-- Dataset entries --

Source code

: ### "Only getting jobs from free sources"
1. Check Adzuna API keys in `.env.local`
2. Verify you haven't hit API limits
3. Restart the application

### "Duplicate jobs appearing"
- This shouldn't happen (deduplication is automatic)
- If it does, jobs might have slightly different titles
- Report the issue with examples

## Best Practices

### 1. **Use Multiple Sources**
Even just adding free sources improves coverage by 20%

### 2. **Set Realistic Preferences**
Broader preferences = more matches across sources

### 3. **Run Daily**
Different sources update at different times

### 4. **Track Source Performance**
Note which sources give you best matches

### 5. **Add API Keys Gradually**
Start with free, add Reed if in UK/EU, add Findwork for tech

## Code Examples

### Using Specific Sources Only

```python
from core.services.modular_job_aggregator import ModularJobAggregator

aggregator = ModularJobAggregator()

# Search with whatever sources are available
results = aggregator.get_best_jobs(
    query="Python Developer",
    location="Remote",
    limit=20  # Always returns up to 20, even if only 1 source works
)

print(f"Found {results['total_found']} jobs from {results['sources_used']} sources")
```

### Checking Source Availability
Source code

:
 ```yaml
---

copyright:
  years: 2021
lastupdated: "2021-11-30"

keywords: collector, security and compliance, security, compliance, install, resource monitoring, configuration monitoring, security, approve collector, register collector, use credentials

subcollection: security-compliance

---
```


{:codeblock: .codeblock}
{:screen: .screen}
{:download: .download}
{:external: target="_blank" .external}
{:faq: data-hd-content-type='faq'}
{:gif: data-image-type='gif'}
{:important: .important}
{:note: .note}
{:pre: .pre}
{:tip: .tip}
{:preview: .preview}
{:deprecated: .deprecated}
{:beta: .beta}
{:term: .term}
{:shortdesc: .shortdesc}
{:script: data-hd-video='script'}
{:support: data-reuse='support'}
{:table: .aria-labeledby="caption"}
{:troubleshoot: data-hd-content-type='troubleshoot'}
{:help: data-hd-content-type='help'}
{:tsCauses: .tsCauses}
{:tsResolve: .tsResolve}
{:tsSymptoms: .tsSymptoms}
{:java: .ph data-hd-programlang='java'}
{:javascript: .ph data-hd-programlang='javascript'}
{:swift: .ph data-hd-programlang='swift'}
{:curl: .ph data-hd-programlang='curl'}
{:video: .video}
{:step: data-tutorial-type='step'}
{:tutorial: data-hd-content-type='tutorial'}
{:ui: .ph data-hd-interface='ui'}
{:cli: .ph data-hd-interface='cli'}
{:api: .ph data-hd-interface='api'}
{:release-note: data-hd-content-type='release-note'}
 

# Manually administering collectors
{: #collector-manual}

-- PROBLEM TO SOLVE --
Scan the records for the string "interface". Copy each line in which it appears.

-- TASK OUTPUT --
{:ui: .ph data-hd-interface='ui'}
{:cli: .ph data-hd-interface='cli'}
{:api: .ph data-hd-interface='api'}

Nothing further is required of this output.